抜粋テキスト:
____________________

この作品の魅力と言えば、宇宙規模でありながら、そのとてつもなくスケールが小さいどうしようもない事件と、真尋とニャル子のコンビにクトゥグアも加わった、キャラ同志のなれあいだと思います。
しかし、さらに魅力を挙げるとすれば、著者遇空万太氏のとてつもなくスケールのでっかいようで、どうしようもないギャグセンスではないでしょうか?
クトゥルー神話には全く縁のない私ですが、このギャグのオンパレードとそのセンスには脱帽しております。
これが、混沌としている間に入り笑いを取ってくれます。
ということで、今回は第4巻で使われたギャグの元ネタを、私がわかる範囲で列記したいと思います。
以下、枠内は本書からの引用です。
なお、こちらでもネタ元を紹介している方がいらっしゃいますので参考にしてください。
というか、こっち ↑ を見れば十分だと思いますww
ということで、まずはWikiを見ないで私がわかる範囲で元ネタを探してみました。
P12
さぁ怪物君、あなたの罪を数え---
4巻から登場した新キャラ母親の台詞ですが、これはご存知仮面ライダーW(2009年〜放送中)の変身後のきめ台詞ですね。
元ネタは『さぁ、お前の罪を数えろ』です
P.30〜31
『ごく普通の高校生だった母さんは、ごく普通の大学に入り、ごく普通のゼミに入りました。ただひとつ違っていたのは・・・ゼミの教授邪神ハンターだったのです』
これも有名な台詞のパロディ。
元ネタは米国の有名なドラマ『奥様は魔女』より(1964年〜72年)
『ごく普通の二人は、ごく普通の恋をし、ごく普通の結婚をしました。 でも、ただひとつ違っていたのは……奥さまは魔女だったのです!』
このナレーションは余りにも有名ですが、これは日本で放送された日本語版にのみあったもので、本家のアメリカ版にはありません。
日本での放送は1966年より。
P.41
『欧米か』
お笑いコンビ、タカアンドトシの持ちネタですね。
P.42
レーザーアクティブ
これはそのまんまですね。
1993年に登場したパイオニアのLDプレイヤーを兼ねた珍機械。
なんと言っても失敗に終わったMEGA-LDが一応画期的だったな。

____________________

課題 A:
元ネタ紹介の文章をもとに、次の問いに答えてください。
(i) 仮面ライダーWの決め台詞の元ネタとして挙げられている台詞は何ですか。
(ii) 『奥様は魔女』の日本での放送は何年から始まりましたか。
(iii) 『欧米か』は誰の持ちネタとされていますか。
課題 B: 元ネタ紹介の文章で見出しとして示されている本書のページ番号を、すべて書き出してください。
課題 C: 元ネタ紹介の文章を、最後の文の後から続けて書いてください。

____________________

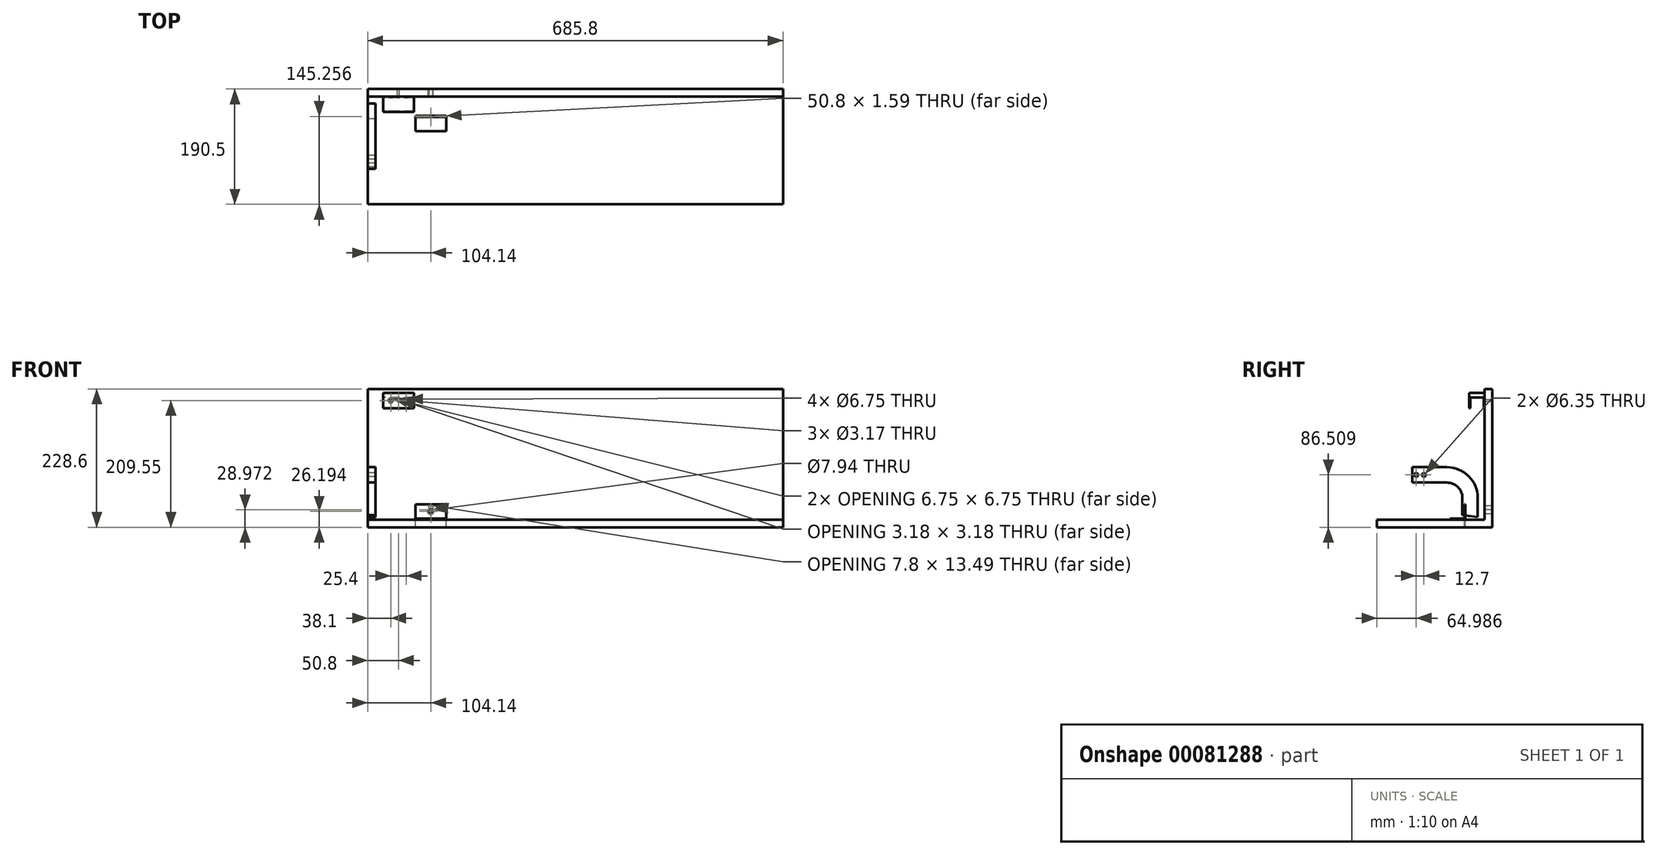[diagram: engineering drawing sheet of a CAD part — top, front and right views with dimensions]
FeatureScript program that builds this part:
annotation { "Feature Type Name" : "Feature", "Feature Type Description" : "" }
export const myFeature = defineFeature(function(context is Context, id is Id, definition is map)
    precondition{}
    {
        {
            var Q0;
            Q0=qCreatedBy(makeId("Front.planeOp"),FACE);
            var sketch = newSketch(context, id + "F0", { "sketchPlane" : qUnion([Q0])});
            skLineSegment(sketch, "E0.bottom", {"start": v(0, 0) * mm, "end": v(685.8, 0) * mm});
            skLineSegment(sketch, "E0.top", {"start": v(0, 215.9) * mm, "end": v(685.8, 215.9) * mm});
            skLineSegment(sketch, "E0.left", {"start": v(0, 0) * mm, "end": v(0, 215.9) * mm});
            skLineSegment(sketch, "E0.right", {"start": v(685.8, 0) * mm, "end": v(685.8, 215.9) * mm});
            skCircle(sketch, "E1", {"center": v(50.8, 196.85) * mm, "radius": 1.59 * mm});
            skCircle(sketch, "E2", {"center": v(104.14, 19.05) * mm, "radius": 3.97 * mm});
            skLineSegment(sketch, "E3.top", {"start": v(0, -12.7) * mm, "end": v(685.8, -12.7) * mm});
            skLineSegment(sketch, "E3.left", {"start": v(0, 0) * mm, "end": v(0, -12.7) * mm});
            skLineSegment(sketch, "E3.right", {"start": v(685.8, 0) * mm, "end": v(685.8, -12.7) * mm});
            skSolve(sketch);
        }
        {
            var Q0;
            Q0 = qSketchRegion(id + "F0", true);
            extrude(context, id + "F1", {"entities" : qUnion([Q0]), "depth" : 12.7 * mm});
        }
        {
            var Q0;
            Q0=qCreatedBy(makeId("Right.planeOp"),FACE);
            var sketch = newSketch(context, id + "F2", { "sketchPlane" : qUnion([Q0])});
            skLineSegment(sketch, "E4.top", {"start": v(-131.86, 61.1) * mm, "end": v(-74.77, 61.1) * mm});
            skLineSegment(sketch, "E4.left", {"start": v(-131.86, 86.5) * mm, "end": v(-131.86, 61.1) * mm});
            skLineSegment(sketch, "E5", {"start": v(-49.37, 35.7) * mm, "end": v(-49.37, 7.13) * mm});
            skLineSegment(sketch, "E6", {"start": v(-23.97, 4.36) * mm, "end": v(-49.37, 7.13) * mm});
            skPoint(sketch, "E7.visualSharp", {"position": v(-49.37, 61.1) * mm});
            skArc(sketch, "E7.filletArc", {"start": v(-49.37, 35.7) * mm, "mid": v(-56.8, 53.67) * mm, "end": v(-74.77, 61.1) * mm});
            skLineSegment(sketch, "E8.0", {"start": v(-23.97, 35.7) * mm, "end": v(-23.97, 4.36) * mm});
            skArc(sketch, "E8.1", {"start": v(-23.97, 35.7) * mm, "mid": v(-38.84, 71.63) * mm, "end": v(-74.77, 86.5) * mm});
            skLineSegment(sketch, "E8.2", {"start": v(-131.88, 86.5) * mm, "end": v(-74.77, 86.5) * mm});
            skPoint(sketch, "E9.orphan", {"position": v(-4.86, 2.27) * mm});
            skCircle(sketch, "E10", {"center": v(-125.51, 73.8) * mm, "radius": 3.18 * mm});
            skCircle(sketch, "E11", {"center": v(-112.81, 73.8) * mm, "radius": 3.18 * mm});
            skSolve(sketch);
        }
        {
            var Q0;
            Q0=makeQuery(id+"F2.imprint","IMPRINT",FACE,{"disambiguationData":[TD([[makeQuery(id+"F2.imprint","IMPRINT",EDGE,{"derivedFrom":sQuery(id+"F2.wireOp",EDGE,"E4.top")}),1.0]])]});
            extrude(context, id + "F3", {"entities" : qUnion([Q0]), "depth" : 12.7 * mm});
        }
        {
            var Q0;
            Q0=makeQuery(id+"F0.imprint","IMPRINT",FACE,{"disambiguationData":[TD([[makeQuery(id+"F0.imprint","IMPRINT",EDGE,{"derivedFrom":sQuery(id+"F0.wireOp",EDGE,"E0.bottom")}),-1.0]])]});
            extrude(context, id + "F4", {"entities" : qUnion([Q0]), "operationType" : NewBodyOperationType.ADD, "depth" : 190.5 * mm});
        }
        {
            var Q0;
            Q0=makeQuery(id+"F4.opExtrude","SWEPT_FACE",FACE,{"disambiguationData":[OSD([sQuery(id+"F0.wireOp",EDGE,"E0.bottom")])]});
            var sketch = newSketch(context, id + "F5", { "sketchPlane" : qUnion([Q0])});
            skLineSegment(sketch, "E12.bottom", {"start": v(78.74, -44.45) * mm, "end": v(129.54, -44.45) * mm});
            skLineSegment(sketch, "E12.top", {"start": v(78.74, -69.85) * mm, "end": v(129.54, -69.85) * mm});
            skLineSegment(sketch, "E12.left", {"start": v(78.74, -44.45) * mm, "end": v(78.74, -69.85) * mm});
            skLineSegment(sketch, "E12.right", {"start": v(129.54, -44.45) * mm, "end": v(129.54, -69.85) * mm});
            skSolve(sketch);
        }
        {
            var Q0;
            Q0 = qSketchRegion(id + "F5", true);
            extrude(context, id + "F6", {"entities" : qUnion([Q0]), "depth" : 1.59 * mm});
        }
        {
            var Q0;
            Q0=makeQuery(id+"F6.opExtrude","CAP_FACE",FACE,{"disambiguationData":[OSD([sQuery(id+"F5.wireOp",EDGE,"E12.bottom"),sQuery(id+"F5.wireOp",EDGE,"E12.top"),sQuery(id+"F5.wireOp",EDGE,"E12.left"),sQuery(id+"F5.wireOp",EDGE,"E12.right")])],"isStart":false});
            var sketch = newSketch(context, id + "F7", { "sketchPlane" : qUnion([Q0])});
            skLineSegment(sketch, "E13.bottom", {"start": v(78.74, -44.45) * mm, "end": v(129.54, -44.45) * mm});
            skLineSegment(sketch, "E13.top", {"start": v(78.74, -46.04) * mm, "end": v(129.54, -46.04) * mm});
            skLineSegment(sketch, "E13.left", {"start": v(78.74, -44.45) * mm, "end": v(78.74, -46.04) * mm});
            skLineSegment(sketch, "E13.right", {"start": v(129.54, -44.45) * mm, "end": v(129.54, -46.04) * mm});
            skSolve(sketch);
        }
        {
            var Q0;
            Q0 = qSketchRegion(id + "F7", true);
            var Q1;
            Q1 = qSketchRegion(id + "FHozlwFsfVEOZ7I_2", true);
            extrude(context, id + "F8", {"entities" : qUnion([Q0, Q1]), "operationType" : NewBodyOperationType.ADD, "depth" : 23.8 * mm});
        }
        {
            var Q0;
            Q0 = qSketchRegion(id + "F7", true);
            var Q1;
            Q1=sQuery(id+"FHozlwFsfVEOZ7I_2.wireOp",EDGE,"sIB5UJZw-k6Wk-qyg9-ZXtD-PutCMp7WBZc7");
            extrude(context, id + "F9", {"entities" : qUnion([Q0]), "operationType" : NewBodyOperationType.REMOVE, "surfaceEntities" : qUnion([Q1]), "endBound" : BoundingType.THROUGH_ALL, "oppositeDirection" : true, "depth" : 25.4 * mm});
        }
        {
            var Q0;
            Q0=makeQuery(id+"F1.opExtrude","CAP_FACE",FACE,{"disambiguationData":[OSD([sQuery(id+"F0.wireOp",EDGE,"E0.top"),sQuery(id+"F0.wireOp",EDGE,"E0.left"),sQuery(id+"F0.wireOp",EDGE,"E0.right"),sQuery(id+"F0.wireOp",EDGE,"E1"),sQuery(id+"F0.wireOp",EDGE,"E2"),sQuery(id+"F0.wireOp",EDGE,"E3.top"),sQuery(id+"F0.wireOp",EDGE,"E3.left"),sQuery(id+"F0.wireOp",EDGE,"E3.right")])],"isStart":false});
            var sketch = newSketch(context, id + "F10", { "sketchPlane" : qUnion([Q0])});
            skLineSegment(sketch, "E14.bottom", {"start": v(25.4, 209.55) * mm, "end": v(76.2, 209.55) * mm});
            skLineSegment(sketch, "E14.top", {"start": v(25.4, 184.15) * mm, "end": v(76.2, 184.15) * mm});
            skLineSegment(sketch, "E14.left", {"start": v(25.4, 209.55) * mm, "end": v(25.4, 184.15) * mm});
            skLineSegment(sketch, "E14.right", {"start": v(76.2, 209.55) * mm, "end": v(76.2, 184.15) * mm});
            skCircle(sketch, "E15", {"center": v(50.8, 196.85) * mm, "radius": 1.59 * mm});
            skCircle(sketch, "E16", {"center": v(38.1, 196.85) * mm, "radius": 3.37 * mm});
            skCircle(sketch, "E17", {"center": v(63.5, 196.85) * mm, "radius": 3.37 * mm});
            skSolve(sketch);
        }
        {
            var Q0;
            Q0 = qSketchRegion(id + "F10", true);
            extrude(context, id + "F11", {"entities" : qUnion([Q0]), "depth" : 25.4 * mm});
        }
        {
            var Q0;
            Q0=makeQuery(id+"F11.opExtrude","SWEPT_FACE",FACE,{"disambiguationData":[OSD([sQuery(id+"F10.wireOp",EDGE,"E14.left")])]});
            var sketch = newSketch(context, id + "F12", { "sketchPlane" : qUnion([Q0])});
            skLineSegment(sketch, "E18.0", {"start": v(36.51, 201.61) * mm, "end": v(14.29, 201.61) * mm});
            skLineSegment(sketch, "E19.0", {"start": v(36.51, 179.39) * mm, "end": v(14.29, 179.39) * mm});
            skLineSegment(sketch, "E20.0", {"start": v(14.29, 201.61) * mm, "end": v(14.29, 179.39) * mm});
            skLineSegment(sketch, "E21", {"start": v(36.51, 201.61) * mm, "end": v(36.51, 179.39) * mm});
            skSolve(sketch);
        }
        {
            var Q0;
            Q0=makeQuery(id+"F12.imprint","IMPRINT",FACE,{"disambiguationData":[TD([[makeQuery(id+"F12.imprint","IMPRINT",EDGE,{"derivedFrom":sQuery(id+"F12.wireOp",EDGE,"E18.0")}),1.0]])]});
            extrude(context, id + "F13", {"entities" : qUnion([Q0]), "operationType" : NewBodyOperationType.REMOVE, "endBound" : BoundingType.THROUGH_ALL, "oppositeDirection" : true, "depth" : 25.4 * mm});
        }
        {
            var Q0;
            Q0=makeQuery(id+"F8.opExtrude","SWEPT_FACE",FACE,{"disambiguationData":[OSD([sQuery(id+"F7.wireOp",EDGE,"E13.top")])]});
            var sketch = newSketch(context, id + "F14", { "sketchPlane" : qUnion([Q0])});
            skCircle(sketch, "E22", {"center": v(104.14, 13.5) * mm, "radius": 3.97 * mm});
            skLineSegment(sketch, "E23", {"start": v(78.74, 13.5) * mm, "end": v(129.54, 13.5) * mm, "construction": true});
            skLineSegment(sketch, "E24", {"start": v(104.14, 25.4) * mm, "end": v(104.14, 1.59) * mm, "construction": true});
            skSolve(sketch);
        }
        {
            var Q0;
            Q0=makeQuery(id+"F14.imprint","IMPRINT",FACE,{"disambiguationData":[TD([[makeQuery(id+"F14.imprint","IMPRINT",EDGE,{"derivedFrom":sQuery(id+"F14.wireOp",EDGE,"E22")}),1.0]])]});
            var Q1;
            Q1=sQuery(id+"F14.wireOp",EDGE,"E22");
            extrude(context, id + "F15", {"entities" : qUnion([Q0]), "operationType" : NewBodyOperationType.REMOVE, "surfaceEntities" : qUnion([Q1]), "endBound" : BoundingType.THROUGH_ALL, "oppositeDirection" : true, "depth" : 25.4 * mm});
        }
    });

____________________

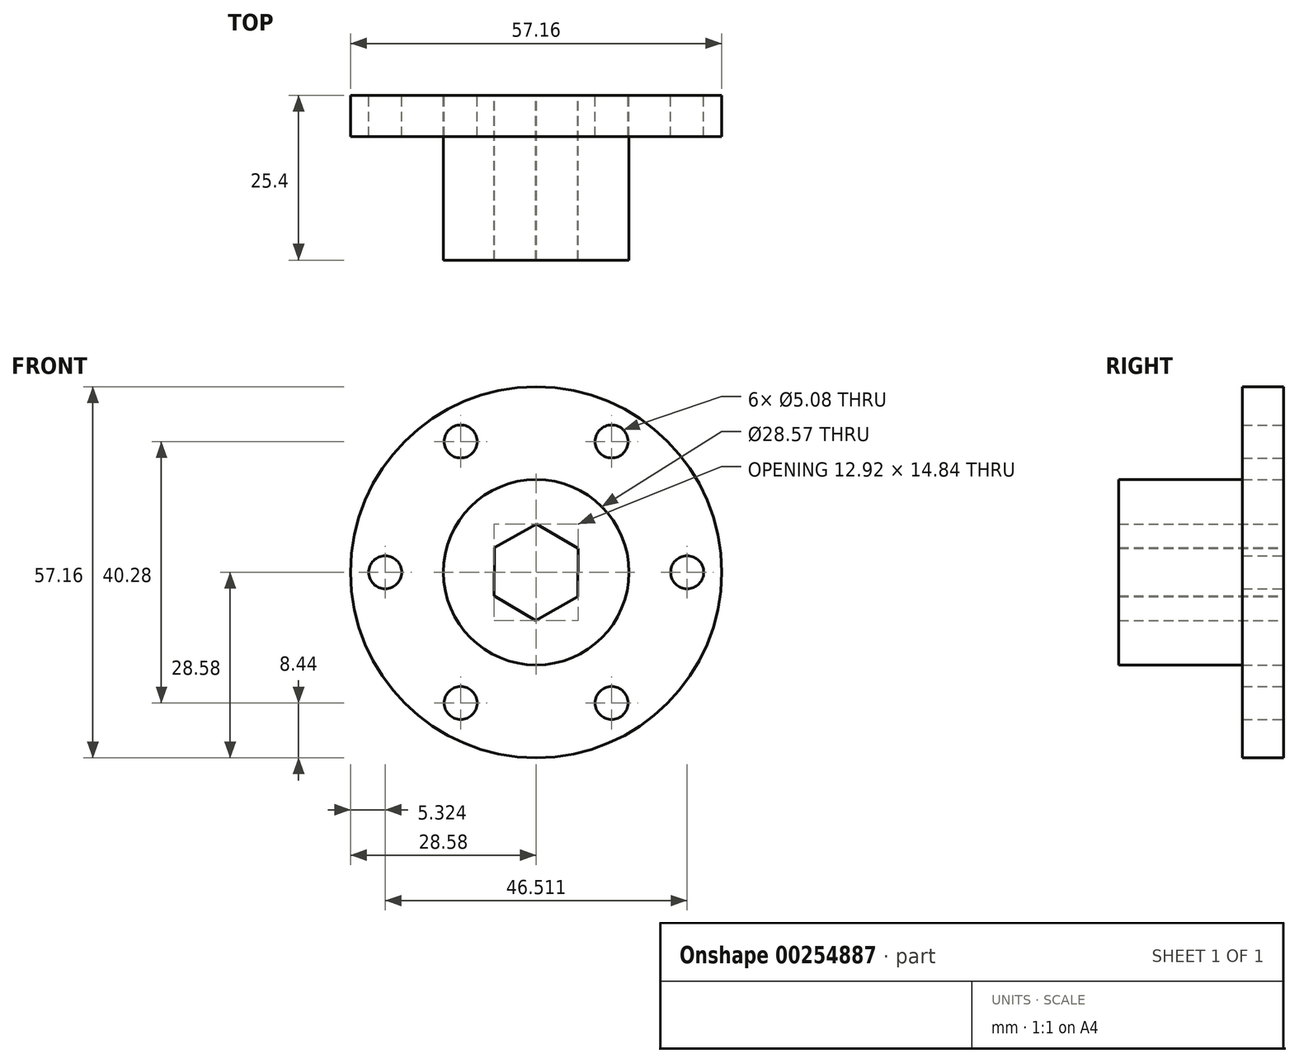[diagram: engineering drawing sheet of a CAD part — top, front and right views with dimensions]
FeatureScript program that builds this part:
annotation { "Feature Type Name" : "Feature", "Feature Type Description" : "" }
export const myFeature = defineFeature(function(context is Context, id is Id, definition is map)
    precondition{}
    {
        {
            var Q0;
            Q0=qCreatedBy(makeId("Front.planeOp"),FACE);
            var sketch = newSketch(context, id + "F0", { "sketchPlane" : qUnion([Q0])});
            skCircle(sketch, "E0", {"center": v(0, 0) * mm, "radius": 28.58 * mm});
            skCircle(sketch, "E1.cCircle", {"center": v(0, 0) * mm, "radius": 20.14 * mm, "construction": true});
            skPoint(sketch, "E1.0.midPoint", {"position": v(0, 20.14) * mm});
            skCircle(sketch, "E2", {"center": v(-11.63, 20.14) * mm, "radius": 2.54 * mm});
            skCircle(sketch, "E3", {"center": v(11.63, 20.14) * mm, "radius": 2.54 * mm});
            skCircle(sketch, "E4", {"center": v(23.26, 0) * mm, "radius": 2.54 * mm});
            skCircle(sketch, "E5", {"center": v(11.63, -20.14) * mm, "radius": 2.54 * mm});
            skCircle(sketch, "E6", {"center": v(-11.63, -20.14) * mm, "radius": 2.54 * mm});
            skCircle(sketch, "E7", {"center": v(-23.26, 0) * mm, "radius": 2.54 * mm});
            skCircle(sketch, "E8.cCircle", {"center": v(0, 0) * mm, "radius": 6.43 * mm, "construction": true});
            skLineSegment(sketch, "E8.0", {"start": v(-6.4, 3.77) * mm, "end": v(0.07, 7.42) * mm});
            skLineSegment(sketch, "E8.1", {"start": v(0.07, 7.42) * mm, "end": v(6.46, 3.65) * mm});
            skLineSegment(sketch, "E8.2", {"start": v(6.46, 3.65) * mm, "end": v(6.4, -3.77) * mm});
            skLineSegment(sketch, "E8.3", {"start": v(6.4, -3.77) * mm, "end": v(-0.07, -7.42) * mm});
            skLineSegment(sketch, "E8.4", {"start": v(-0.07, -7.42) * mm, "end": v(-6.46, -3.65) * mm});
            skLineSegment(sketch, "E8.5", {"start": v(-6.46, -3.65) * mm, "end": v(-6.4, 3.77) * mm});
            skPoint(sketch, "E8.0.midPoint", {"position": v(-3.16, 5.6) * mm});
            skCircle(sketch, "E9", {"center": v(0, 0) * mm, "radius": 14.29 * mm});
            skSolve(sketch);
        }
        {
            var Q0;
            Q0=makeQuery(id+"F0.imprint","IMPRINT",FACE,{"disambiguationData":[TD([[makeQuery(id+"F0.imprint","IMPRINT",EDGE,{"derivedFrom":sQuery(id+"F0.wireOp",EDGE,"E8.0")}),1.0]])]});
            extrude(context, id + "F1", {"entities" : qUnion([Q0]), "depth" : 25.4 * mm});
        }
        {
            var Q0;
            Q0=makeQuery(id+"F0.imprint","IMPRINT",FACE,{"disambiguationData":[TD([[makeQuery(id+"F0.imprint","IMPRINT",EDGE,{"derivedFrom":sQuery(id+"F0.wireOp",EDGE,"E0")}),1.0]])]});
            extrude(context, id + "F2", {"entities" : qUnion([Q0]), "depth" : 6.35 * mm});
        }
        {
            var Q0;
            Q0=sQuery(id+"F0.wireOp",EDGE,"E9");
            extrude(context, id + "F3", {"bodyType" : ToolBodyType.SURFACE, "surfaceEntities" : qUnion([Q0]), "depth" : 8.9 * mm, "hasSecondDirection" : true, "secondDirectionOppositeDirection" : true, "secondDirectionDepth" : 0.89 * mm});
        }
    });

____________________

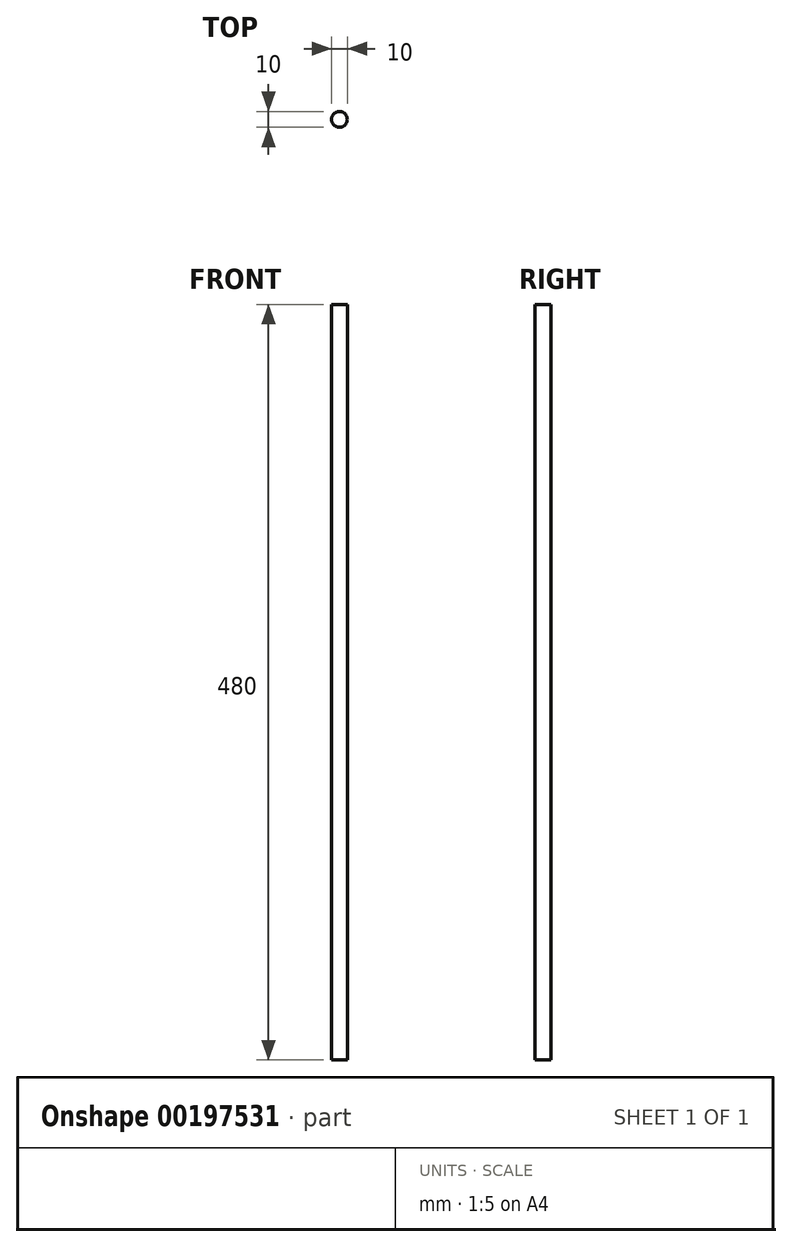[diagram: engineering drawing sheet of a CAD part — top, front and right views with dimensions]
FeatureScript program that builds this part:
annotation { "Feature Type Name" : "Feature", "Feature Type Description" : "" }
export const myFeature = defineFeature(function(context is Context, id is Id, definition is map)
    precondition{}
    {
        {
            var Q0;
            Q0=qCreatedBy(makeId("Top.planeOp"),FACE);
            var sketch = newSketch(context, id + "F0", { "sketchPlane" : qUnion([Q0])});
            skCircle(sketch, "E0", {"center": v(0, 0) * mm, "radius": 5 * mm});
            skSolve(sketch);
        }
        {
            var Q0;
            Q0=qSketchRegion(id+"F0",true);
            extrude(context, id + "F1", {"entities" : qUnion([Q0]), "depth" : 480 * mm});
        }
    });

____________________

解答 A:
(i) 『さぁ、お前の罪を数えろ』
(ii) 1966年
(iii) お笑いコンビのタカアンドトシ

解答 B:
P12
P.30〜31
P.41
P.42

解答 C:
LDゲームは余りヒットしなかったが、1980年代に既にゲーセンで流れており、サンダーストームや、タイムギャルにバッドランスなどがあったが、ロードブラスターとタイムギャルがこれに移植されていたと思いました。
タイムギャルは今思うと理不尽なゲームだったなぁ・・・。
ロードブラスターは、もろにマッドマックスだったしね・・・。
P.46
マスターシステム
これはSEGAの初期のマシン。
セガ家庭用ハードはMARK1〜MARK3まであったが、MARK3のマイナーチェンジ版がマスターシステムです。
MARK3の拡張装備フル状態とほぼ一緒で、ソフトはMARK3と互換性がありました。
登場は1987年だが、1988年にはMEGAドライブが発売されるため、その生涯は短命でしたね。
P.48
カプセル怪獣のシャンタッ君
カプセル怪獣は説明するまでもない、ウルトラセブンに変身するモロボシ・ダンが持っているもの。
モロボシ・ダンが何かの事情でセブンに変身できないときに、カプセル怪獣に代理を頼みます。
ミクラス、ウィンダム、アギラの3匹が存在しますが、実はカプセルは5つあり、2つは空らしいです。
P.75
ロイガー通信社
おそらくロイター通信のことだと思う。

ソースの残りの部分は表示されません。